## What this exercise asks
**1)** In the forum thread about a mark on a toddler, retype the passage starting at "If this is an" and ending at "are messing about.".
**2)** In the forum thread about a mark on a toddler, under what condition does Witchend say placing a hand firmly on one of her children leaves a red mark?

━━━━━ Document excerpt

He tried to make out it was already there.

Holly3434 Sat 25-Feb-17 21:07:10

You've clearly got concerns about your DH with DS why bother asking him questions, why not leave? Seems more to this than a pressure mark

RebootYourEngine Sat 25-Feb-17 21:07:47

If this is an one off i wouldnt think twice about it.

My ds is 12 and there have been MANY times over the years where i have bumped, bruised, scratched, marked him by accident. These things happen especially with a wriggley toddler.

Whathaveijustdone Sat 25-Feb-17 21:09:07

I generally feel that he's too rough with DS, and with me when we are messing about.

Olympiathequeen Sat 25-Feb-17 21:11:23

So he grabbed a toddler who was wriggling and trying to get away and accidentally left a mark? It wasn't a slap or a shake he just grabbed him as he moved away. So it was accidental but you accused him hurting his child, and you can't understand why he is upset?

If you'd left a cup of warm coffee near the toddler in a moment of inattention and he had knocked it on himself leaving a red mark that faded after a couple of minutes and been accused of tipping it over him, would you be angry?

Accidents happen. You need to apologise and be a bit more reasonable in future.

Sammygold Sat 25-Feb-17 21:13:44

Holly, suggesting to the OP that she should leave her DH based on the fact that he can be rough when playing with his son, is a gross over-reaction.

Holly3434 Sat 25-Feb-17 21:16:34

Sammy like I said seems more to this than what meets the eye. I've seen posts here before of leaving a man over a photo, that's an over reaction. This is physical harm to a child. DH has been told and guided he is too rough when messing around but still continues so think twice when it comes to a child

Wolfiefan Sat 25-Feb-17 21:20:30

What do you mean about him being rough? Has he hurt you or your child before?

Nottalotta Sat 25-Feb-17 21:23:09

If the mark is as a result of him.grabbing or holding a wriggling toddler, I think you are massively over reacting. Ds can have numerous red marks after being pinned down to get ready for bed. None of them involve him being hurt, or any tears.

Holly3434 Sat 25-Feb-17 21:24:53

Someone tell me why on threads if a woman writes my DO is rough when he play fights with me do we get responses of he's testing you to condition you to harm you so you accept it leave him...then a child its shut up and say sorry. Seems this rough play fighting has been going on for some time.

Witchend Sat 25-Feb-17 21:30:46

When my hands are hot, then I've noticed that even placing firmly the hand on one of my dc leaves a red mark for a short time. I first noticed it when breastfeeding, and I used to feed them the first side just in their vest with my hand on their thigh. When I would go to dress them I'd notice there was a clear imprint of my hand. Really frightened me the first time.

FreeWeezy Sat 25-Feb-17 21:35:31

I think you're getting a hard time op but you didn't really give the big picture in your first post. If this had been an isolated incident I would agree with pps saying apologise. However you say that he is generally too rough with you and ds. If it's an ongoing problem then I think it needs to be addressed. I think some people aren't aware of their own strength and need to be reminded. What does he say when you mention that he is rough with you/ds?

FreeWeezy Sat 25-Feb-17 21:37:36

I also think it's odd that he lied about the mark already being there. If it had been an accident I would have thought he would have looked where you were pointing and said something like 'oh I must have held a bit too tight when I was dressed him and left a mark'. If it was accidental there's no need to get offended and storm off :s

Pinbasket Sat 25-Feb-17 21:42:04

Maybe the fact that Ds had just got out of a bath is relevant? Doesn't the heat of the water make the blood vessels dilate and cause the skin to look redder than normal? A slight pressure on the the skin may then leave more of a mark than if DS hadn't had a bath?

Quartz2208 Sat 25-Feb-17 21:45:15

It depends if you have genuine concerns but it is really easy to do.

My Ds has sensitive skin so water and heat means that even lifting him out of the bath can leave a mark. It fades pretty quickly and never bothers him.

Rough housing tends to be common between fathers and dons, explain he needs to be gentle.

━━━━━━━━━━
━━━━━ Information given

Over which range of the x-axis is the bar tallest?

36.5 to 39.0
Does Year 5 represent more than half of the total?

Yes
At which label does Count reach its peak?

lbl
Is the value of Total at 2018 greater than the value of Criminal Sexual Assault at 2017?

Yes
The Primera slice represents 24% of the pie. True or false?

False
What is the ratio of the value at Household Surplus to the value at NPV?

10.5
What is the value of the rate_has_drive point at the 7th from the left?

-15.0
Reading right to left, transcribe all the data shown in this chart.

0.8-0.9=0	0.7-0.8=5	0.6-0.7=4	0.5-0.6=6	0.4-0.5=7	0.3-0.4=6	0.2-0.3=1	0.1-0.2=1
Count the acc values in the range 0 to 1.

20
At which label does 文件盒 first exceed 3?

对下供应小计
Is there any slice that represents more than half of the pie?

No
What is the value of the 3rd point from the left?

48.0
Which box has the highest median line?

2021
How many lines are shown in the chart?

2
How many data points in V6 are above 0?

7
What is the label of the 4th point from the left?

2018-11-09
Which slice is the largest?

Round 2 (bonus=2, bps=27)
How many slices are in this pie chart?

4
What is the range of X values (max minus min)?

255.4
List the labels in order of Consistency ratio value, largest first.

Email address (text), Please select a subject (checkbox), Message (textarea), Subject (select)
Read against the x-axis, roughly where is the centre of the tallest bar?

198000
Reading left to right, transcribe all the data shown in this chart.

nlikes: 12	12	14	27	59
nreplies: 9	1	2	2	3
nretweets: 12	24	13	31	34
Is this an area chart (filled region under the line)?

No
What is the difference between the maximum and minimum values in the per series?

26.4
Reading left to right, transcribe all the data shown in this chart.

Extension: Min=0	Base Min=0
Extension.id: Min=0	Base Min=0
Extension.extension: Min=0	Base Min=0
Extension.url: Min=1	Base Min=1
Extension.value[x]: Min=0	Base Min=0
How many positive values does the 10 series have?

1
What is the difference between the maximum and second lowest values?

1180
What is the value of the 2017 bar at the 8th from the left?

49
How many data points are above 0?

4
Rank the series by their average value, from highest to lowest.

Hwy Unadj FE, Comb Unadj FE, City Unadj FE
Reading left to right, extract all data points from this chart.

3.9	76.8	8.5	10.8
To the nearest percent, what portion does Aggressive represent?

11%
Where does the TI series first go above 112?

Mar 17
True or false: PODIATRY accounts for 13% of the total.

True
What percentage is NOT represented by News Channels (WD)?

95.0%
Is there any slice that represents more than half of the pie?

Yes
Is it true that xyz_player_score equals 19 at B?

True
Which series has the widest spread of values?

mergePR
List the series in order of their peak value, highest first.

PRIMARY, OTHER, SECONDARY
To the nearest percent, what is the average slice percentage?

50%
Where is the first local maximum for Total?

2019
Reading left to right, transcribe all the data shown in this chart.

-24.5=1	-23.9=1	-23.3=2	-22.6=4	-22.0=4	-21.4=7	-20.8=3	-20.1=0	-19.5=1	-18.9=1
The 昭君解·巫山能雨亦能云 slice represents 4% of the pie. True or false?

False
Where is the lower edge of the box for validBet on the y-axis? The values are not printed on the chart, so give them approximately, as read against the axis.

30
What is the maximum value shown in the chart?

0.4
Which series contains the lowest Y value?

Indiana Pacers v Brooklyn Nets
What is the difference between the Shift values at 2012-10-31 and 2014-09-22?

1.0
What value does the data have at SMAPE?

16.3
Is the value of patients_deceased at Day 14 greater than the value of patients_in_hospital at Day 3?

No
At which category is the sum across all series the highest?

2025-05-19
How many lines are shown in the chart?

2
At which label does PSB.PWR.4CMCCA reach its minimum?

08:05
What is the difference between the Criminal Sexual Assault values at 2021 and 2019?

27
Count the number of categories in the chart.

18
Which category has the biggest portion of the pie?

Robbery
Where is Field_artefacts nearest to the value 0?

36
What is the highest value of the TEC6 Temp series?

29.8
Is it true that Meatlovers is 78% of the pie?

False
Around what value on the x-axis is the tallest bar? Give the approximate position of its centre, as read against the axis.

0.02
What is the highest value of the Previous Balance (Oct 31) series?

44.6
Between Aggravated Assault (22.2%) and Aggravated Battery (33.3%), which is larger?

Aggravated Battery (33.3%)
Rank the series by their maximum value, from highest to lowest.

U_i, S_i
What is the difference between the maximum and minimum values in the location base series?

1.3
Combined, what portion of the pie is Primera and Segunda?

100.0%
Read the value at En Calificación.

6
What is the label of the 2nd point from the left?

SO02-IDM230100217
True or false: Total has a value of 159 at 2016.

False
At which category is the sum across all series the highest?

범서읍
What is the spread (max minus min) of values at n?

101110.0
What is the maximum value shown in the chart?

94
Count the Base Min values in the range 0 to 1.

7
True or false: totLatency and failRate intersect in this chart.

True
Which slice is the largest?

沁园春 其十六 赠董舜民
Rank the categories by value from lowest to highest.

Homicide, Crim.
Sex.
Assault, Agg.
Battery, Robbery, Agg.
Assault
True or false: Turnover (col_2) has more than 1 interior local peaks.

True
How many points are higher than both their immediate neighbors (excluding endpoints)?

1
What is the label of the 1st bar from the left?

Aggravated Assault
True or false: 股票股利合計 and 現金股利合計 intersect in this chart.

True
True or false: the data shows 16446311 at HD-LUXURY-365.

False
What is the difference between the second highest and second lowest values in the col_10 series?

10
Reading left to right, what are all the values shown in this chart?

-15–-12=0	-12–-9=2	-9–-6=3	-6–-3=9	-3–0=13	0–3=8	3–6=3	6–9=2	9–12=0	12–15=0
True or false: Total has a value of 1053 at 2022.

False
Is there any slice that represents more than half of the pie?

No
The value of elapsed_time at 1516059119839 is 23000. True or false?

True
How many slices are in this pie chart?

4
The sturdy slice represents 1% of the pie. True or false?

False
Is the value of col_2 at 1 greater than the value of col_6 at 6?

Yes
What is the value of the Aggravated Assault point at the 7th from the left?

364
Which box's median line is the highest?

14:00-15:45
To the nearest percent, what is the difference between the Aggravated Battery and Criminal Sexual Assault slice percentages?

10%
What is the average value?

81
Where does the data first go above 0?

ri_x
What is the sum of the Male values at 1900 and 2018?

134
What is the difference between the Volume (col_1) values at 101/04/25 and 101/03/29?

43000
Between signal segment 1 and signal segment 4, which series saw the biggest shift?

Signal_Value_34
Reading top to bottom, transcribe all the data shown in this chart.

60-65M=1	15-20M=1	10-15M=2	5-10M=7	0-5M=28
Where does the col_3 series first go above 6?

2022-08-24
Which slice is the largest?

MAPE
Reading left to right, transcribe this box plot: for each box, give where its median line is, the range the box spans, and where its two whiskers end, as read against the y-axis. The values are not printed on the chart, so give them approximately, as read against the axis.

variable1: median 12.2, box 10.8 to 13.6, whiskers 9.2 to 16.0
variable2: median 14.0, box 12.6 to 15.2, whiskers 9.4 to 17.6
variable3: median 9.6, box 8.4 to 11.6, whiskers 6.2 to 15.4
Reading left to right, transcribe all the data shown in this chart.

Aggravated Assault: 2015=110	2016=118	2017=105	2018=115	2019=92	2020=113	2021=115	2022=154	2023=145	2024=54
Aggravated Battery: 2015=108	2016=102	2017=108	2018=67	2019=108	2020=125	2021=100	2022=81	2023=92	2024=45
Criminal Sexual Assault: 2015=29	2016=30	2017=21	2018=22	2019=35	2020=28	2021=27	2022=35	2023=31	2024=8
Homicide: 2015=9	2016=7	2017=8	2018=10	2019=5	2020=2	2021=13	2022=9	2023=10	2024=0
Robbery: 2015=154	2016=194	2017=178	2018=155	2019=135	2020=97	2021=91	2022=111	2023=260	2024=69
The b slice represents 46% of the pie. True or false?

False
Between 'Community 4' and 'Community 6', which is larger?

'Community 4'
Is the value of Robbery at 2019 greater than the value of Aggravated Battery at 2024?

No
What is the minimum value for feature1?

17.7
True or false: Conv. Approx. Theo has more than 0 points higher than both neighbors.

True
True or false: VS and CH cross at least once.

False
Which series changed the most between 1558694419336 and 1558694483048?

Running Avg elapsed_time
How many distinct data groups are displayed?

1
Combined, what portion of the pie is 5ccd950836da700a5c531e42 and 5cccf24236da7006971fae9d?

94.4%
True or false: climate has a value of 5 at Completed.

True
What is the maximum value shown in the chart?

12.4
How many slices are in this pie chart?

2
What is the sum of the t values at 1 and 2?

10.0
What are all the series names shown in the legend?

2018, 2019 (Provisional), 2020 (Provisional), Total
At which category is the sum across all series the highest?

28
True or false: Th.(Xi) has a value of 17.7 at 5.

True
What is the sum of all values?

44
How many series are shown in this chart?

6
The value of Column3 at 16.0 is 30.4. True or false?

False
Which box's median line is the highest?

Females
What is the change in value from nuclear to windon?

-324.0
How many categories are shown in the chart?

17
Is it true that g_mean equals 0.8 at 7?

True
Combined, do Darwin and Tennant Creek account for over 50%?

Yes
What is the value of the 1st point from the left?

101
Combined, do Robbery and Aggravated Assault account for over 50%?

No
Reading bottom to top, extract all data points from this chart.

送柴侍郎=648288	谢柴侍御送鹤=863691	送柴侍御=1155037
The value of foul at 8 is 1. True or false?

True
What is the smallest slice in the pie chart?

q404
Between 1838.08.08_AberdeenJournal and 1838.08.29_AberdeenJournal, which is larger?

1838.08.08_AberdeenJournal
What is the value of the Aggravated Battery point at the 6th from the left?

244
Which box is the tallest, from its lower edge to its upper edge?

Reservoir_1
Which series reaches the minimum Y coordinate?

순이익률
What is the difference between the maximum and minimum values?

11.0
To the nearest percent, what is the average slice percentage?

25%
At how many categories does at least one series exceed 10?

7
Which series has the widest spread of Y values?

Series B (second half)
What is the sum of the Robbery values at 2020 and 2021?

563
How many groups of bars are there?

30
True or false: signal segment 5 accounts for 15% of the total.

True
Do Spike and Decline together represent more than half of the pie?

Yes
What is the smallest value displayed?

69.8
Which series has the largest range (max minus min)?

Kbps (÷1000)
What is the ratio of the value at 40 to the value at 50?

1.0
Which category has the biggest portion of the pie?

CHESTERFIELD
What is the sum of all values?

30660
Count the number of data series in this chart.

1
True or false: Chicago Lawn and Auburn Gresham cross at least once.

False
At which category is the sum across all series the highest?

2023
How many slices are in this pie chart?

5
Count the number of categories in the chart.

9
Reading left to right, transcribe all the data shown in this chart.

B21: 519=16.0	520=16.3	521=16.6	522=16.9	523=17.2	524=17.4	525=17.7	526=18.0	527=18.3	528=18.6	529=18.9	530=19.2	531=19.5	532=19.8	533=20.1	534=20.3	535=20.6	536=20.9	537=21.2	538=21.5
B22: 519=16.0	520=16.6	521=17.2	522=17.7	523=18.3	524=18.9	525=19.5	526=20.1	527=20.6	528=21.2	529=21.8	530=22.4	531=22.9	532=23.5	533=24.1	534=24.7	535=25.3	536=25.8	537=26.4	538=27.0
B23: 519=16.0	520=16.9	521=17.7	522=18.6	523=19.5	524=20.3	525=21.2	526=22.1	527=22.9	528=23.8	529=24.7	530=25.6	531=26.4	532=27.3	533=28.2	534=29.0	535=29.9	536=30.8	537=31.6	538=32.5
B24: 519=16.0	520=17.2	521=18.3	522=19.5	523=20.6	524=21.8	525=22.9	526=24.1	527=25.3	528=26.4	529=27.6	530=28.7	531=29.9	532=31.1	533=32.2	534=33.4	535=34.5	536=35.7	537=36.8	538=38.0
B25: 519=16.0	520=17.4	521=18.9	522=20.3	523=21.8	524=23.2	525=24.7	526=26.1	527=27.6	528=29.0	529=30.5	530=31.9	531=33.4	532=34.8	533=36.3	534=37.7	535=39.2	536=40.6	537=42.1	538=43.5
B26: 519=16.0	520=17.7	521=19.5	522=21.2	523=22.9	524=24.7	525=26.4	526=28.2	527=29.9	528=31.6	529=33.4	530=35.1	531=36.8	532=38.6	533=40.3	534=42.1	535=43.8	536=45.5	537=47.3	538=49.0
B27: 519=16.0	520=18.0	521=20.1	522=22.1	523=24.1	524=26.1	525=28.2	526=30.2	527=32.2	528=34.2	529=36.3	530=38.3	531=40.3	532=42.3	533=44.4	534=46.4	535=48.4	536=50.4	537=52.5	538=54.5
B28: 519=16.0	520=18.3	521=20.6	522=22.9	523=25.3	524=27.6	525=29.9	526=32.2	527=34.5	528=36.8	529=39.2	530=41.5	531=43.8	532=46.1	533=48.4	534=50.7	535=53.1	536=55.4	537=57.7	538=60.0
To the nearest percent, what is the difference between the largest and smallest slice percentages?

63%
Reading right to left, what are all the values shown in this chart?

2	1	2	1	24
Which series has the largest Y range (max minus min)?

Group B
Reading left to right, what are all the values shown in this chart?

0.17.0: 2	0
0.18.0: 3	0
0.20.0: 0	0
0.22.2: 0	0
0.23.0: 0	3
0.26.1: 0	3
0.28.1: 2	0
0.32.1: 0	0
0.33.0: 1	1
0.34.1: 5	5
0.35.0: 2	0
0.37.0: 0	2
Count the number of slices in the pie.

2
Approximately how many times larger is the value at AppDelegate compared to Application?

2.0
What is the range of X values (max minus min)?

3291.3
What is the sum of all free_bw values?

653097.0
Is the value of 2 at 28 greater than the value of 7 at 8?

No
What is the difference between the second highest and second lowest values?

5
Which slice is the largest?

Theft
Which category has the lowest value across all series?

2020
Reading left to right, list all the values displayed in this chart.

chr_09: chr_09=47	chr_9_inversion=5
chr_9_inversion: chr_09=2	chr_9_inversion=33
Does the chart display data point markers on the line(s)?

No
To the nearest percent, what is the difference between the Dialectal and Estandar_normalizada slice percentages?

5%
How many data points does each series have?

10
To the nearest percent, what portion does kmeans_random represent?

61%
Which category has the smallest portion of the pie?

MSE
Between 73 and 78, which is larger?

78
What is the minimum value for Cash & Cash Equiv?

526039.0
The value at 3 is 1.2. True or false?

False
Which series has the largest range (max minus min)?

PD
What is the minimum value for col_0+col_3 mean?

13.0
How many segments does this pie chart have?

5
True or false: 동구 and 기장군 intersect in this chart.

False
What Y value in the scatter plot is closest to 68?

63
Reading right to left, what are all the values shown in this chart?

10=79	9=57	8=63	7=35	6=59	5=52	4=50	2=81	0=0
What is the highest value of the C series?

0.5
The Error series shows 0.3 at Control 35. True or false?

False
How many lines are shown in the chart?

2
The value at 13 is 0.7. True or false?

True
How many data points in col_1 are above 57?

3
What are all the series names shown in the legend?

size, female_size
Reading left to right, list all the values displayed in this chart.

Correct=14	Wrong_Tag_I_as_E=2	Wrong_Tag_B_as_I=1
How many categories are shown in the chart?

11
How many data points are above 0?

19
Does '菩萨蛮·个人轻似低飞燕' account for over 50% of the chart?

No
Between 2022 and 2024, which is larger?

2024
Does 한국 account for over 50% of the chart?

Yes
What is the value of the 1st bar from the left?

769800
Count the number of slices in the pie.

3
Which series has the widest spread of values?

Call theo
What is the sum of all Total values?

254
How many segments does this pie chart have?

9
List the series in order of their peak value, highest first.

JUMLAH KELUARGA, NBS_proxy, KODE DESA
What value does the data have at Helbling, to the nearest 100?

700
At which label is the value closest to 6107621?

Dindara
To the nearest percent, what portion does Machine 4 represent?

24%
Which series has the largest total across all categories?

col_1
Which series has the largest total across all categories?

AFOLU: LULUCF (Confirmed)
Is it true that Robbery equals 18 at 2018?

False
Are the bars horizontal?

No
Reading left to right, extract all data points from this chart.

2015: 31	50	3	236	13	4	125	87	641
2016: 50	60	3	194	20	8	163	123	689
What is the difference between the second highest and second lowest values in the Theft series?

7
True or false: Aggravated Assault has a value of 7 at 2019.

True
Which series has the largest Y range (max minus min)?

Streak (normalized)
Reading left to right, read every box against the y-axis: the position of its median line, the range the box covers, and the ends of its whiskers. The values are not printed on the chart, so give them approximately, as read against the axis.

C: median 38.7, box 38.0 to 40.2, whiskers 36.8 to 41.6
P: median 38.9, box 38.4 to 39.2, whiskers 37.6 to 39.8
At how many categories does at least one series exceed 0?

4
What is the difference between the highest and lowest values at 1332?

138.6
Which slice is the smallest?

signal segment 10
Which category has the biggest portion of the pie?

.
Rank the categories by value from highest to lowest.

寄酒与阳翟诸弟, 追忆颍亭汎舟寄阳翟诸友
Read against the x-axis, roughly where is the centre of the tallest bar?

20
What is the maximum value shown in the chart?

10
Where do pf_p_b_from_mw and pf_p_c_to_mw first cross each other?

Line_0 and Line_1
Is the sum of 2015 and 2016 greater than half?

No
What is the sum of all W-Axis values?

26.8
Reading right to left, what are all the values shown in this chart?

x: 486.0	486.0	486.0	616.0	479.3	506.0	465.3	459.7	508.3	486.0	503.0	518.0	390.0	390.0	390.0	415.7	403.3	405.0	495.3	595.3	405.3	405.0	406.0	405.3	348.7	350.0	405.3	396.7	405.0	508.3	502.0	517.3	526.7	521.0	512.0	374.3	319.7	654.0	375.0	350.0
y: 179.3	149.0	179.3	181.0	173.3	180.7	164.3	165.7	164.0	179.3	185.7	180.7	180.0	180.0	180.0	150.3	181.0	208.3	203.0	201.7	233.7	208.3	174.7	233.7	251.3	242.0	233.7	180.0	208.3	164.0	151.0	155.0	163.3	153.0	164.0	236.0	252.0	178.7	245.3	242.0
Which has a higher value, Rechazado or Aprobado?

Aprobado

━━━━━━━━━━

## Outputs for the tasks
**1)**
If this is an one off i wouldnt think twice about it.

My ds is 12 and there have been MANY times over the years where i have bumped, bruised, scratched, marked him by accident. These things happen especially with a wriggley toddler.

Whathaveijustdone Sat 25-Feb-17 21:09:07

I generally feel that he's too rough with DS, and with me when we are messing about.

**2)** When her hands are hot.